Exercising influence – conflicting views
I’m interested in why – on the face of it at least – people in one area concerned about the potentially negative effects of proposed coastal policy kicked up a stink and pushed for change, and people similarly challenged in another location did not.  It is possible, of course, that (to paraphrase the fictional case study from the Environment Agency handbook) when it was explained to them, most of people were persuaded by utilitarian arguments and came to see that managed realignment was the most suitable long-term agreement.

However, I would draw attention instead to recent studies testing the success of attempts on the part of authorities to involve people in local decision-making.  In 2009 the Joseph Rowntree Foundation published a round up of findings[5] drawn largely from its Government and Public Services research programme, which explored “the experiences and perceptions of communities, councillors and public officials involved in a range of governance processes.” (p.2)  Conclusions suggest “conflicting views about how far communities and citizens can exercise substantial influence over decisions about public services” (p.3). 

Whilst community respondents expressed positive feelings about the potential benefits of engaging, there was also frustration about the barriers that limited their involvement.  It appears that only a small proportion of citizens get involved in such encounters, with uneven take up of opportunities to influence decision-making.  Despite government efforts, it would seem that disadvantaged groups don’t necessarily gain increased access to – and influence over – those with power.  Rather, suggests Foot, when people from deprived neighbourhoods get involved to tackle deep-rooted social problems, they need to persuade people from the more affluent and socially influential neighbourhoods to ally with them. By contrast, Foot suggests that others exclude themselves or are not invited to join because they find it difficult to deal with bureaucracy, they ‘don’t fit’ or they feel they can have more effect as an outsider. This is just one study of course, but its findings are supported in other literature and, for what it is worth, chime with my experience of community activism in this context. It should not be assumed that the absence of noisy opposition indicates a contentment with what is being proposed. And as for those who disagree, if it is they whose future well-being is to be traded away for the greater good, do they not warrant more than a mention in dispatches when the process is written up?

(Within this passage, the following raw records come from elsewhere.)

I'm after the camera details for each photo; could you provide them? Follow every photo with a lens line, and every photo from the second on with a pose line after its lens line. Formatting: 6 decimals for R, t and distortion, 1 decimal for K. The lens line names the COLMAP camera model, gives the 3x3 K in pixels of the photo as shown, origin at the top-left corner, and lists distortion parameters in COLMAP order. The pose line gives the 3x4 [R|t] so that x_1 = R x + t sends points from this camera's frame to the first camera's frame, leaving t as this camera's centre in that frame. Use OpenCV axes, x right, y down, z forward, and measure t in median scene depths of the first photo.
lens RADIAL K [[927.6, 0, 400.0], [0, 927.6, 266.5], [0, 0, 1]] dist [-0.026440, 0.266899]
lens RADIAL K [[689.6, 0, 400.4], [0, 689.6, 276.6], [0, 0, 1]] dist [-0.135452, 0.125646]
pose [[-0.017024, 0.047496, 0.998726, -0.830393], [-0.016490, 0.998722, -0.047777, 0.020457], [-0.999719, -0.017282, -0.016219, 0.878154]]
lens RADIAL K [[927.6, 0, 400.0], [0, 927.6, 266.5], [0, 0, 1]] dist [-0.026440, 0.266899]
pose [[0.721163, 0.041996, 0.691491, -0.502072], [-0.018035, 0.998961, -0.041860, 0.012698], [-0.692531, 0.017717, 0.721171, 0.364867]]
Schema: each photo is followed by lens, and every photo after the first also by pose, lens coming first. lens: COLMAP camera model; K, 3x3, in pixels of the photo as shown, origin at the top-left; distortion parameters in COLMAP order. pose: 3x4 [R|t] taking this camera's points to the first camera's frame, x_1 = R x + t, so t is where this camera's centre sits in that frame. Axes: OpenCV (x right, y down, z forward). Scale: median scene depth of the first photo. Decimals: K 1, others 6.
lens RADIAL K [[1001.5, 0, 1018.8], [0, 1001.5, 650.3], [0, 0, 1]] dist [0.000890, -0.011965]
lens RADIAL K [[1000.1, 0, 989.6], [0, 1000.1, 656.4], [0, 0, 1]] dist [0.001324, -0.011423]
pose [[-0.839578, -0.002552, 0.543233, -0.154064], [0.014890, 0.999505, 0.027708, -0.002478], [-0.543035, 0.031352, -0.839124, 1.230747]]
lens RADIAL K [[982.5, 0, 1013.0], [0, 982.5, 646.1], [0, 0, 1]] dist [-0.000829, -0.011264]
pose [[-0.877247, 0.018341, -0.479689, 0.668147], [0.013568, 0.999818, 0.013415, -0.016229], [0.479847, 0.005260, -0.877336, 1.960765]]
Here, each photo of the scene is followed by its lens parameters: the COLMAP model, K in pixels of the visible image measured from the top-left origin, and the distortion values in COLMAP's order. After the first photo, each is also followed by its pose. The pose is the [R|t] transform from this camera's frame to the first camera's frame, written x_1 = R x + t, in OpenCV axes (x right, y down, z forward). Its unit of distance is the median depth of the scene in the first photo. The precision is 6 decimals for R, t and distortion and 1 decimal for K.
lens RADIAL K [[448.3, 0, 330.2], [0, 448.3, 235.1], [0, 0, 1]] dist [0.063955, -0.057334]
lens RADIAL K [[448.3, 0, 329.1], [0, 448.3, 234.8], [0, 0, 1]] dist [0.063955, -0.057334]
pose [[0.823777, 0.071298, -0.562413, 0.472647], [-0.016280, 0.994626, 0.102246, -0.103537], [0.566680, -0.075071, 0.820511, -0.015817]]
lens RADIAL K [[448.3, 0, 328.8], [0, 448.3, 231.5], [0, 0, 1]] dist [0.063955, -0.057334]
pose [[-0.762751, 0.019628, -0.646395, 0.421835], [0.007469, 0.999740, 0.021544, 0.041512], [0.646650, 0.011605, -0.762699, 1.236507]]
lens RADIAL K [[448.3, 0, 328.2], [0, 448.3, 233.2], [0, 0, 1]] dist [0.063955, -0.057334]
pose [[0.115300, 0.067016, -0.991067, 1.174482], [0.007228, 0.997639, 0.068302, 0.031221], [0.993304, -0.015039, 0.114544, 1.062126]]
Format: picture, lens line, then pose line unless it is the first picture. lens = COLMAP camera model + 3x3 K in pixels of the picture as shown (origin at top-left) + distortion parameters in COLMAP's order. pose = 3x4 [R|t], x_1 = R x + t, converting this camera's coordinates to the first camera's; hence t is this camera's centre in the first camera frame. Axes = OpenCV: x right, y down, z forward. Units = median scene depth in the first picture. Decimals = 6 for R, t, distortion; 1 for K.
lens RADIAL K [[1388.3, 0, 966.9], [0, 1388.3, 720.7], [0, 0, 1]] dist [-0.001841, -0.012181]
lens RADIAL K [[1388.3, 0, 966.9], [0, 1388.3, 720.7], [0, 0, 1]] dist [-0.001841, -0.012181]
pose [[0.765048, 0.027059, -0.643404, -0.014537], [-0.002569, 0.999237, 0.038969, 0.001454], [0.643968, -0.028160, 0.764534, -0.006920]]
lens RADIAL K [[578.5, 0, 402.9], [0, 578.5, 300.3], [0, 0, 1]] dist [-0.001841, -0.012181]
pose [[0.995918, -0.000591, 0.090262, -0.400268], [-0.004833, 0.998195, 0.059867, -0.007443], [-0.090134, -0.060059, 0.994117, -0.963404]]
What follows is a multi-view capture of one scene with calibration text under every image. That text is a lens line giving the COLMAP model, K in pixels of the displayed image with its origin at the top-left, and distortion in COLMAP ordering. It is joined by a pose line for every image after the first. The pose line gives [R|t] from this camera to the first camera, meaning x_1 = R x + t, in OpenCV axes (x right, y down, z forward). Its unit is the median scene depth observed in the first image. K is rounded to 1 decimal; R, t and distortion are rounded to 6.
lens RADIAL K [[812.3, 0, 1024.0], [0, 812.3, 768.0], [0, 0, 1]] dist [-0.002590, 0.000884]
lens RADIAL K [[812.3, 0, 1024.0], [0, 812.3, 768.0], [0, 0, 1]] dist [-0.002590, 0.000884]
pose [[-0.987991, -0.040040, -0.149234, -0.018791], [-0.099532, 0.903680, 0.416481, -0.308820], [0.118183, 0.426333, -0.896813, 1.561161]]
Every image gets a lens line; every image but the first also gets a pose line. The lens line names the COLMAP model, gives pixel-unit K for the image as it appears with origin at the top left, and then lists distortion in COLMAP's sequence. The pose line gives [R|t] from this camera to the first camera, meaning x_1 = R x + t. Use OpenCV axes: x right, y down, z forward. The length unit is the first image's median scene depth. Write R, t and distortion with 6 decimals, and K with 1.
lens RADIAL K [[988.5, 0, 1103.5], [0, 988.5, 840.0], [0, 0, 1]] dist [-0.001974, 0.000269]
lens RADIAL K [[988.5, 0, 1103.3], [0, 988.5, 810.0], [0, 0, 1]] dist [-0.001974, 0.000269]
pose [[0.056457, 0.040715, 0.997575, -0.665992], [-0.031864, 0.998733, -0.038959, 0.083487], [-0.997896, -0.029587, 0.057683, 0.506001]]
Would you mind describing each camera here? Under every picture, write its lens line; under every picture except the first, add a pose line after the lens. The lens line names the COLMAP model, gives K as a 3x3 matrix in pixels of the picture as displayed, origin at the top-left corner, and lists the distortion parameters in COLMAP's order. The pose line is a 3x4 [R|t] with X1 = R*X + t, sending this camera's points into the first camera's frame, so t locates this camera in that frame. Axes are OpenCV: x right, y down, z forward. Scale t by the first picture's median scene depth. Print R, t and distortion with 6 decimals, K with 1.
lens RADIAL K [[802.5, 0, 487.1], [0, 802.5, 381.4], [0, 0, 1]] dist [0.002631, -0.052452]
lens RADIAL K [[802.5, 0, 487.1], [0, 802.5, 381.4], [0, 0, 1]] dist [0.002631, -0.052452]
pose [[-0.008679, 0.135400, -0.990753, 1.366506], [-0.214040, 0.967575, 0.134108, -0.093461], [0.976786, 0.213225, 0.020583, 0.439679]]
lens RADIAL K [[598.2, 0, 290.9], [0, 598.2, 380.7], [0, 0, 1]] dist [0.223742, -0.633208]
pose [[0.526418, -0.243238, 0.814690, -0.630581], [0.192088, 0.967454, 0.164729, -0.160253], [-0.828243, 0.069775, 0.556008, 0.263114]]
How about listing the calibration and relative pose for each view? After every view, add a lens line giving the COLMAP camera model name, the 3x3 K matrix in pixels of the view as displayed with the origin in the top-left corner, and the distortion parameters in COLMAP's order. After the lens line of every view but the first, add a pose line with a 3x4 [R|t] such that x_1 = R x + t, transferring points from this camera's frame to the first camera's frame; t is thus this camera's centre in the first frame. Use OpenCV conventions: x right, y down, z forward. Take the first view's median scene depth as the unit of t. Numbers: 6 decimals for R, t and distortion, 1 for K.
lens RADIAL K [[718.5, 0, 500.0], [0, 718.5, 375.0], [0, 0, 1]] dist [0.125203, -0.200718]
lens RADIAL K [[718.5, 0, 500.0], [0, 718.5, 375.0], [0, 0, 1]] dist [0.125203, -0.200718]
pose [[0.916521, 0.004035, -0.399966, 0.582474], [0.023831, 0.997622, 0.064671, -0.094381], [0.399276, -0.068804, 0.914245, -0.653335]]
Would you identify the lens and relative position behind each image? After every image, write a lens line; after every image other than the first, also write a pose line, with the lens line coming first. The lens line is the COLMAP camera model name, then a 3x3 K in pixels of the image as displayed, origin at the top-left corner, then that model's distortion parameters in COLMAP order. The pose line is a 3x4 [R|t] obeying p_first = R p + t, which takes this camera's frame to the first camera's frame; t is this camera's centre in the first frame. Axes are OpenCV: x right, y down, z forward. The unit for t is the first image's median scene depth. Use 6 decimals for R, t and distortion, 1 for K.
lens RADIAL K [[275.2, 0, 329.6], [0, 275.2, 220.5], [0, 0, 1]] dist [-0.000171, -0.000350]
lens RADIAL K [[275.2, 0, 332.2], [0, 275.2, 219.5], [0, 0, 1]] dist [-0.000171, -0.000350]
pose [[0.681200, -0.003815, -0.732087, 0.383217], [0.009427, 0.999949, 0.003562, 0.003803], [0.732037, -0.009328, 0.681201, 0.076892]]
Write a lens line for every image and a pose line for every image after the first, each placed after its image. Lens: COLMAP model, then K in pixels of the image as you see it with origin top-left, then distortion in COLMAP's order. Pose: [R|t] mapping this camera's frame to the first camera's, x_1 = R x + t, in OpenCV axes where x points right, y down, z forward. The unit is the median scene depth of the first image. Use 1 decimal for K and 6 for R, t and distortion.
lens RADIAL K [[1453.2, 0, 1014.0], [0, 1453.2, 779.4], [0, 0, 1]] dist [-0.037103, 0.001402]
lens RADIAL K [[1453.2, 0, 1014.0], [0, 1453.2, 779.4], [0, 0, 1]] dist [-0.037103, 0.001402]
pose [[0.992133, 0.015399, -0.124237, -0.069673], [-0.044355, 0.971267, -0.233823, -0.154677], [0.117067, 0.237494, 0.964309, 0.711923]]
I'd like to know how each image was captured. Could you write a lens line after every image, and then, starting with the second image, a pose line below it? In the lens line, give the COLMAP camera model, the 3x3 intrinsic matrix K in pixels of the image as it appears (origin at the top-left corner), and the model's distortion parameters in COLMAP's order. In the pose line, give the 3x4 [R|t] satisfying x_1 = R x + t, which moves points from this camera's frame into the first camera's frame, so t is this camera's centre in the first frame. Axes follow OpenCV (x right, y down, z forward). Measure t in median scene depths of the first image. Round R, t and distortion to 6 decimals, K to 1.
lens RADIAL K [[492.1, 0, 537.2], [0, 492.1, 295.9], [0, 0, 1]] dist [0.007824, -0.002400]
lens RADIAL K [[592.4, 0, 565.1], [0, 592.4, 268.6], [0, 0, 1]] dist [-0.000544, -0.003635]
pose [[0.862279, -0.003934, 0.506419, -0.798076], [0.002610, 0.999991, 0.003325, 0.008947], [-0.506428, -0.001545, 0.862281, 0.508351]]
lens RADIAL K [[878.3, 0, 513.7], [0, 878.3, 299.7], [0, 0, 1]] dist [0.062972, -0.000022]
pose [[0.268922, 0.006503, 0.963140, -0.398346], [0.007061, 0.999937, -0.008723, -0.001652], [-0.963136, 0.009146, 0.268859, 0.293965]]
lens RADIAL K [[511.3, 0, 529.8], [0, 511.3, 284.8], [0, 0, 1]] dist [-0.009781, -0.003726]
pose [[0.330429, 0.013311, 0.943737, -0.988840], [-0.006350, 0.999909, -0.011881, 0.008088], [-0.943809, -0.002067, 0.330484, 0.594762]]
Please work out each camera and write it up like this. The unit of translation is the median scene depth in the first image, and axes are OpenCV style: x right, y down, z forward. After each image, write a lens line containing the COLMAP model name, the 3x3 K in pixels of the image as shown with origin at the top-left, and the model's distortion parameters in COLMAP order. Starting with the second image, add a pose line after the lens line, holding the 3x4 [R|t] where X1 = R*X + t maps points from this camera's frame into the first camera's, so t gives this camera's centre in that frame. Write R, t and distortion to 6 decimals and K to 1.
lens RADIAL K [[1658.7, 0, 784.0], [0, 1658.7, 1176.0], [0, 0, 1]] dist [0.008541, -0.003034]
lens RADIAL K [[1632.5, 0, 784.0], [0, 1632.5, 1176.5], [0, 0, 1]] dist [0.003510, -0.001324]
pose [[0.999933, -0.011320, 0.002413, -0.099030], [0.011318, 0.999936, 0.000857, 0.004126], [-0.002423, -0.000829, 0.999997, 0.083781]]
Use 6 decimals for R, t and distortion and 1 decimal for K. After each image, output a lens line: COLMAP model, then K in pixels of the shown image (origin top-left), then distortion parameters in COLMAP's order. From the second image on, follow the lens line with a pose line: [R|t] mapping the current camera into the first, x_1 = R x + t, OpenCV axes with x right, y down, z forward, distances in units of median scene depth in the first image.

[1] Environment Agency. 2010. The coastal handbook: a guide for all those working on the coast
[2] See my previous post ‘Loss of coastal homes – time we knew the big picture.
[3] CLG. 2011. Community Action in England: A report on the 2009–10 Citizenship Survey. Office for National Statistics.
[4] http://www.se-coastalgroup.org.uk/assets/SMP%20Isle%20of%20Grain%20to%20South%20Foreland/docs/html/frameset.htm
[5] Foot, J., 2009.  Citizen involvement in local governance: Reviewing the evidence. York: Joseph Rowntree Foundation.